Much of that debate was taking place online, with plenty of people blogging, tweeting or updating social media with their thoughts on Mitt Romney versus Barack Obama.
This provided us with a rich source of information about what people were thinking and feeling about the election race. So today I've decided to cover Techniques of Digital Data Analysis that are used to predict the US election. And perhaps the 2012 election will be remembered as the first election where big data analysis played a crucial role and had a tremendous impact on the outcome of the presidential election.
I am fairly familiar with the above mentioned techniques, because I had an opportunity to meet the CEO of EMC company on January 2013 in Singapore. EMC was one of a selected few companies that Twitter had entrusted to syndicate and provide access to the full Twitter feed for use in internal analytics applications for Obama's campaign in 2012. In my humble opinion that was the reason that in 2015 this company was sold to Dell for $67B in largest deal in Tech history.
The techniques of big data analysis remain the same, so let’s jump to year 2016 and see what social media data is used to predict the US election nowadays.
What Does Big Data Look Like?
- 293,000 statuses are updated / minute
- 31,25 million messages are sent / minute
- 440,640 new tweets go online / minute
However, any data stored (posted, sent, etc.) in the Internet is messy and noisy, that's why we need process the data to get value from it.
Processing the data
- Data: raw data that has not been processed for use
- Information: data that are processed to be useful; provides answers to "who", "what", "where", and "when" questions
- Knowledge: application of data and information; answers "how" questions
- Understanding: appreciation of "why"
- Wisdom: evaluated understanding
Text Mining and Sentiment Analysis
The first technique that is used to find out what we are thinking and feeling about the election race is called “Text Mining and Sentiment Analysis”. The objective is to classify to tweets as Positive, Neutral, or Negative by analyzing each word (or emoticon) in your post.
- Overall candidate sentiment level
- Clinton: 48%
- Trump: 48%
- Positive and negative terms
- Clinton: 5,522 positive, 6,098 negative
- Trump: 3,254 positive, 3,550 negative
But, wait a minute, what about the people who has no posts about presidential candidates?
In 2009, Facebook introduced a button that allowed people to give feedback to their friends’ posts. Facebook called it Like, and people liked it a lot.
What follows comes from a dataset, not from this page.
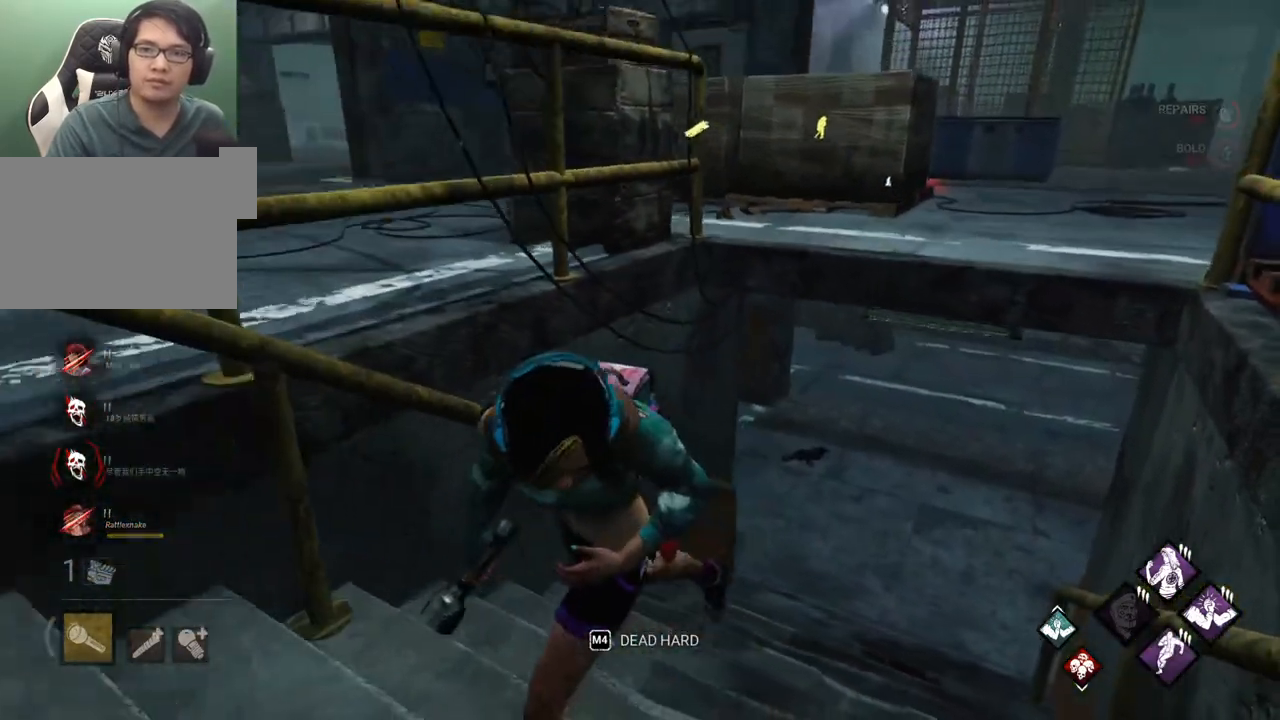
{"keys": ["a", "shift"], "mouse": [], "mouse_move": "still", "events": [[283, "s", "up"]]}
On February 24, 2016, Facebook launched Facebook Reactions, which allows users to respond to posts with multiple reactions in addition to "liking" it.
So, how can we use Facebook Reactions to find out what other people think about the US president candidates?
Assume you hate Donald Trump and you post some negative thoughts about him online. Can we predict your friends’ thoughts based on their likes or other reactions? If your answer is yes, then you're absolutely right.
Now it is required to find some "juicy" information about the audience including genders, ages, locations and interests. That’s it!